AIM OF THE EXERCISE
Write out the lines in the records below word for word, starting with the line that contains "o leave their mark on the world. Kind, res" and going on through the line that contains "mother tongue, location, and other prefer", including both.

DATASET
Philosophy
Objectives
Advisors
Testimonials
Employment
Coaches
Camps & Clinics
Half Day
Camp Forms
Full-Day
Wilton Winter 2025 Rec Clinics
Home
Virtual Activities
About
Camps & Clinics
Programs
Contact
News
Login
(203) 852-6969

==

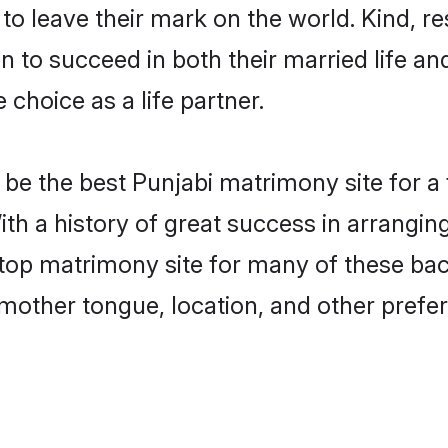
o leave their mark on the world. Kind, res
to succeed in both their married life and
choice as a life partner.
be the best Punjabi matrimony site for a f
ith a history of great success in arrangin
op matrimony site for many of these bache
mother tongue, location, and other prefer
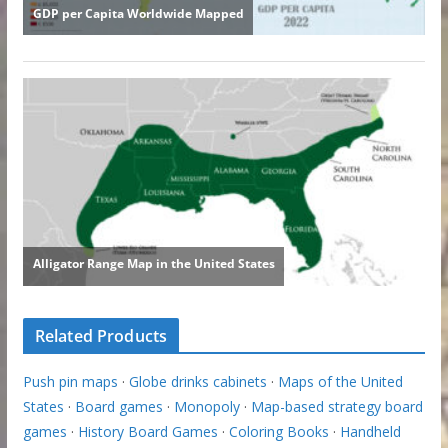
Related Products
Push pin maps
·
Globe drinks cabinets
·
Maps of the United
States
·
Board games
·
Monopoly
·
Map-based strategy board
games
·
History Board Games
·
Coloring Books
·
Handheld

REPLY TO THE TASK
o leave their mark on the world. Kind, res
to succeed in both their married life and
choice as a life partner.
be the best Punjabi matrimony site for a f
ith a history of great success in arrangin
op matrimony site for many of these bache
mother tongue, location, and other prefer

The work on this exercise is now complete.